I must be crazy. Thirteen hours
of classes, 10 different groups, over 250 students. I like connecting
with people one at a time, but I have always found dealing with audiences
stressful!
I had just three classes this past week (September 10). However, I met 96 different students. These are sophomores majoring in international trade. They get to college by their scores on a national test, through a system that feels somewhat like the testing and negotiating system for med school in the US. Many did not chose this university, and seemingly few chose the major they were put into – wanting either to be in one of the pharmacy specialties or to be English majors.
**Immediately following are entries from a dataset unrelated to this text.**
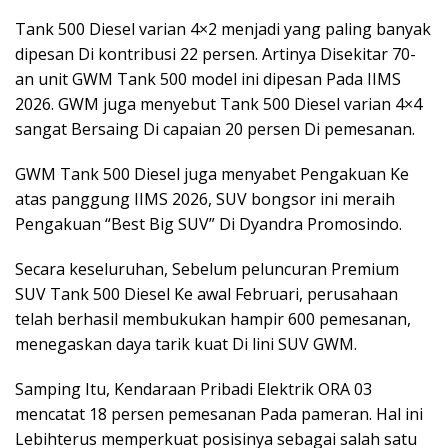
Tank 500 Diesel varian 4×2 menjadi yang paling banyak
dipesan Di kontribusi 22 persen. Artinya Disekitar 70-
an unit GWM Tank 500 model ini dipesan Pada IIMS
2026. GWM juga menyebut Tank 500 Diesel varian 4×4
sangat Bersaing Di capaian 20 persen Di pemesanan.
GWM Tank 500 Diesel juga menyabet Pengakuan Ke
atas panggung IIMS 2026, SUV bongsor ini meraih
Pengakuan “Best Big SUV” Di Dyandra Promosindo.
Secara keseluruhan, Sebelum peluncuran Premium
SUV Tank 500 Diesel Ke awal Februari, perusahaan
telah berhasil membukukan hampir 600 pemesanan,
menegaskan daya tarik kuat Di lini SUV GWM.
Samping Itu, Kendaraan Pribadi Elektrik ORA 03
mencatat 18 persen pemesanan Pada pameran. Hal ini
Lebihterus memperkuat posisinya sebagai salah satu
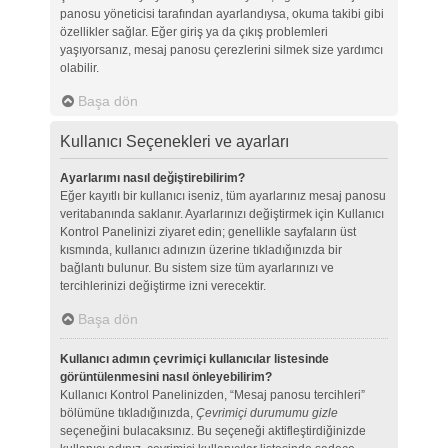
panosu yöneticisi tarafından ayarlandıysa, okuma takibi gibi
özellikler sağlar. Eğer giriş ya da çıkış problemleri
yaşıyorsanız, mesaj panosu çerezlerini silmek size yardımcı
olabilir.
Başa dön
Kullanıcı Seçenekleri ve ayarları
Ayarlarımı nasıl değiştirebilirim?
Eğer kayıtlı bir kullanıcı iseniz, tüm ayarlarınız mesaj panosu
veritabanında saklanır. Ayarlarınızı değiştirmek için Kullanıcı
Kontrol Panelinizi ziyaret edin; genellikle sayfaların üst
kısmında, kullanıcı adınızın üzerine tıkladığınızda bir
bağlantı bulunur. Bu sistem size tüm ayarlarınızı ve
tercihlerinizi değiştirme izni verecektir.
Başa dön
Kullanıcı adımın çevrimiçi kullanıcılar listesinde
görüntülenmesini nasıl önleyebilirim?
Kullanıcı Kontrol Panelinizden, “Mesaj panosu tercihleri”
bölümüne tıkladığınızda,
Çevrimiçi durumumu gizle
seçeneğini bulacaksınız. Bu seçeneği aktifleştirdiğinizde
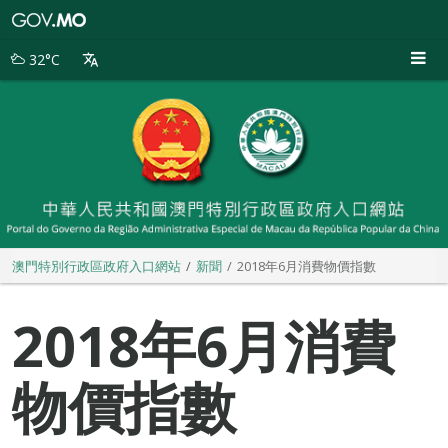
澳
門
特
32°C
別
行
政
區
政
府
入
口
網
站
澳門特別行政區政府入口網站
新聞
2018年6月消費物價指數
2018年6月消費
物價指數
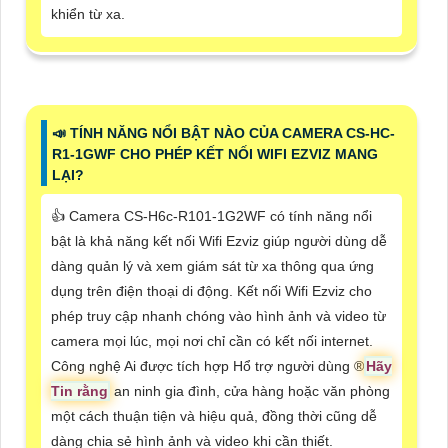
khiển từ xa.
📣 TÍNH NĂNG NỔI BẬT NÀO CỦA CAMERA CS-HC-
R1-1GWF CHO PHÉP KẾT NỐI WIFI EZVIZ MANG
LẠI?
👍 Camera CS-H6c-R101-1G2WF có tính năng nổi
bật là khả năng kết nối Wifi Ezviz giúp người dùng dễ
dàng quản lý và xem giám sát từ xa thông qua ứng
dụng trên điện thoại di động. Kết nối Wifi Ezviz cho
phép truy cập nhanh chóng vào hình ảnh và video từ
camera mọi lúc, mọi nơi chỉ cần có kết nối internet.
Công nghệ Ai được tích hợp Hổ trợ người dùng ®️
Hãy
Tin rằng
an ninh gia đình, cửa hàng hoặc văn phòng
một cách thuận tiện và hiệu quả, đồng thời cũng dễ
dàng chia sẻ hình ảnh và video khi cần thiết.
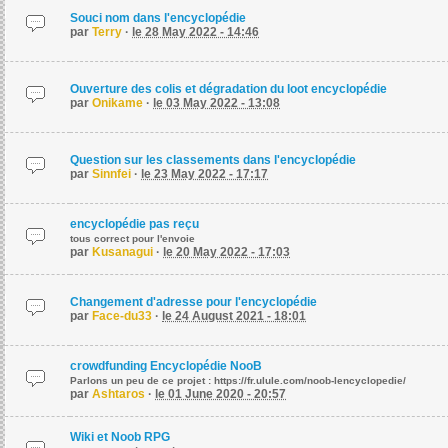
Souci nom dans l'encyclopédie
par
Terry
·
le 28 May 2022 - 14:46
Ouverture des colis et dégradation du loot encyclopédie
par
Onikame
·
le 03 May 2022 - 13:08
Question sur les classements dans l'encyclopédie
par
Sinnfei
·
le 23 May 2022 - 17:17
encyclopédie pas reçu
tous correct pour l'envoie
par
Kusanagui
·
le 20 May 2022 - 17:03
Changement d'adresse pour l'encyclopédie
par
Face-du33
·
le 24 August 2021 - 18:01
crowdfunding Encyclopédie NooB
Parlons un peu de ce projet : https://fr.ulule.com/noob-lencyclopedie/
par
Ashtaros
·
le 01 June 2020 - 20:57
Wiki et Noob RPG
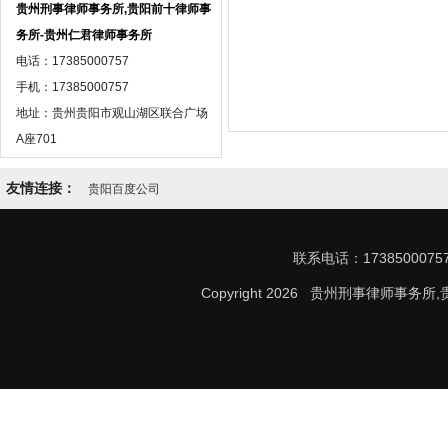
贵州刑事律师事务所,贵阳前十律师事
务所-贵州仁君律师事务所
电话：17385000757
手机：17385000757
地址：贵州贵阳市观山湖区联合广场
A座701
友情连接：
贵阳百度公司
联系电话：17385000
Copyright 2026 贵州刑事律师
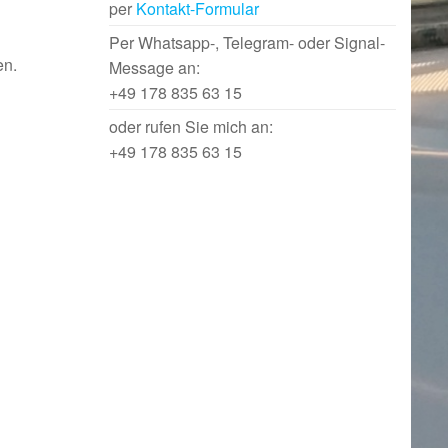
per
Kontakt-Formular
Per Whatsapp-, Telegram- oder Signal-
en.
Message an:
+49 178 835 63 15
oder rufen Sie mich an:
+49 178 835 63 15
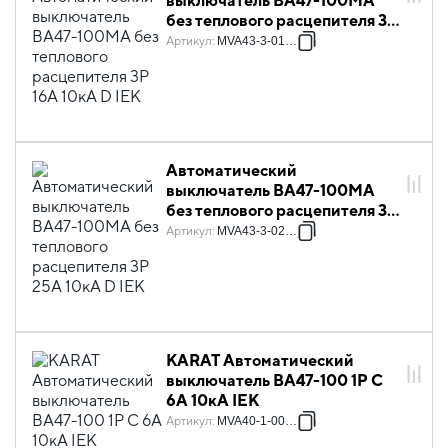
выключатель ВА47-100МА
без теплового расцепителя 3P
16А 10кА D IEK
Артикул
:
MVA43-3-016-D
Автоматический
выключатель ВА47-100МА
без теплового расцепителя 3P
25А 10кА D IEK
Артикул
:
MVA43-3-025-D
KARAT Автоматический
выключатель ВА47-100 1P C
6А 10кА IEK
Артикул
:
MVA40-1-006-C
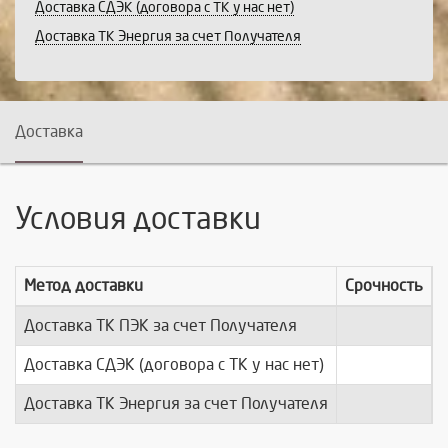
Доставка СДЭК (договора с ТК у нас нет)
Доставка ТК Энергия за счет Получателя
Доставка
Условия доставки
Метод доставки
Срочность
Доставка ТК ПЭК за счет Получателя
п
Доставка СДЭК (договора с ТК у нас нет)
п
Доставка ТК Энергия за счет Получателя
п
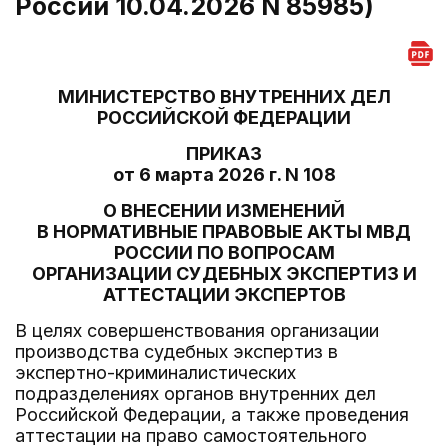
России 10.04.2026 N 85985)
МИНИСТЕРСТВО ВНУТРЕННИХ ДЕЛ
РОССИЙСКОЙ ФЕДЕРАЦИИ
ПРИКАЗ
от 6 марта 2026 г. N 108
О ВНЕСЕНИИ ИЗМЕНЕНИЙ
В НОРМАТИВНЫЕ ПРАВОВЫЕ АКТЫ МВД
РОССИИ ПО ВОПРОСАМ
ОРГАНИЗАЦИИ СУДЕБНЫХ ЭКСПЕРТИЗ И
АТТЕСТАЦИИ ЭКСПЕРТОВ
В целях совершенствования организации
производства судебных экспертиз в
экспертно-криминалистических
подразделениях органов внутренних дел
Российской Федерации, а также проведения
аттестации на право самостоятельного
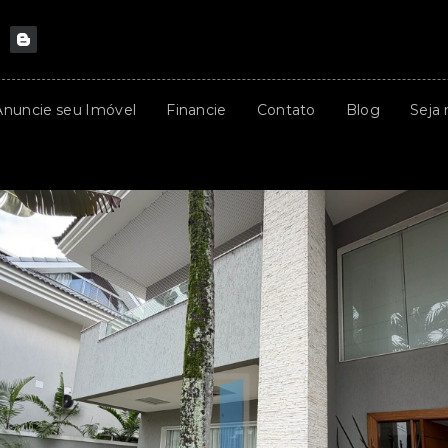
Anuncie seu Imóvel
Financie
Contato
Blog
Seja 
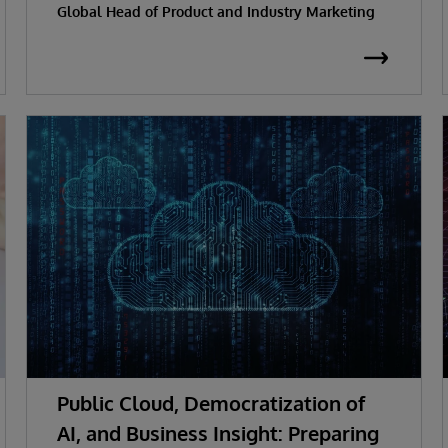
Global Head of Product and Industry Marketing
Public Cloud, Democratization of
AI, and Business Insight: Preparing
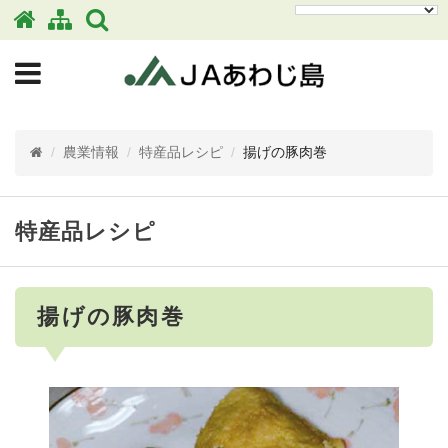
/
農業情報
/
特産品レシピ
/
揚げの豚肉巻
特産品レシピ
揚げの豚肉巻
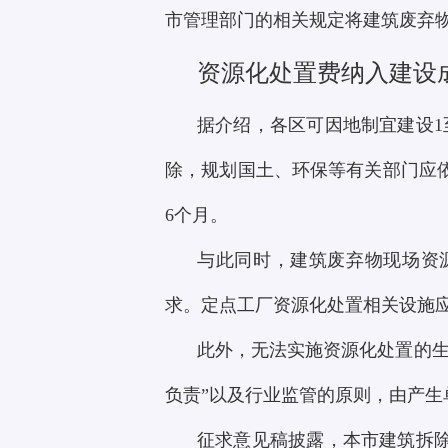
市管理部门的相关规定将建筑废弃
资源化处置费纳入建设
据介绍，各区可因地制宜建设1
除，规划国土、环保等有关部门应
6个月。
与此同时，建筑废弃物现场资
求。定点工厂资源化处置相关设施
此外，无法实施资源化处置的生
负责”以及行业监管的原则，由产生
征求意见稿披露，本市建筑拆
I've been studying pictures of these 96 students taken last year by Gwen Crotts, my Amity teaching partner. In what they wrote for her last year they reveal both an ignorance and hopefulness about their future. Some specified they wanted to be the “boss” in a business, others just to be a “little manager” or “office lady,” and a few boldly claim they will own their own company. Some wished to study more after college, some simply wanted to be wealthy, and many just did not know.
(left) First year English majors,
pictured in their first
class with me (Sept. 24)

"They are eager to know English," says the newly designated head of the English Department, Ms. Zhang Lei Feng, "but it takes hard work and that discourages them. So be strict with them, not democratic like you are in the US."
Gwen Crotts, Amity teacher (right)
Zhang Lei Feng (below left), with
Lu Ping,assistant for administration

Daughter of college language teachers, Zhang Lei Feng had been encouraged in middle school to aim for a career in science. She says she failed the college entrance exam in science, changed her major to English which she had always liked, and taking the exam now in English got the top score in Hunan Province.
While studying English at Nanjing University, the traditional emphasis in foreign language teaching on grammar and vocabulary was being challengeder professors were taken by the newer emphasis in the 1980s on competence in communication. “I was both beneficiary and victim." Gaining fluency because of those methods, she did not gain accuracy and when she herself became an English teacher she said she had to struggle for it. "So," she ordered me, gently,“they need correction in their pronunciation, so give it to them."
The English Department of China Pharmaceutical University with its 29 teachers is just beginning to claim its own identity, launching a major in English just two years ago. Last year Zhang managed to secure equipment for a sophisticated computerized language learning lab for her department. Gwen Crotts and I had a tour of the labs. Computer terminals at every desk, offering the ability to work with books, drawings, computer text and images, and DVDs--well over $120,000 worth of equipment, installed, and working! If Gwen and I can catch up with these techniques, we have all this to use.“They don't know much here about what it takes to teach the liberal arts," says Zhang about getting this lab set up, “so you just have to keep working with them."
With such vision and energy swirling
around me, China promises much to be part of. That is, if I survive
dealing with 265 students. Can I for starters just learn to say their
Chinese names without generating roomfuls of laughter?
P.S. Pictured above a hike, September 29, on ZijinShan (Purple
Mountain, a huge park in Nanjing) with graduate students in pharmacology.
A view of the city and lots of good talk. An extended oral English
lesson for them, an extended opportunity for me to try to learn names and
to recognize and pronounce where they came from.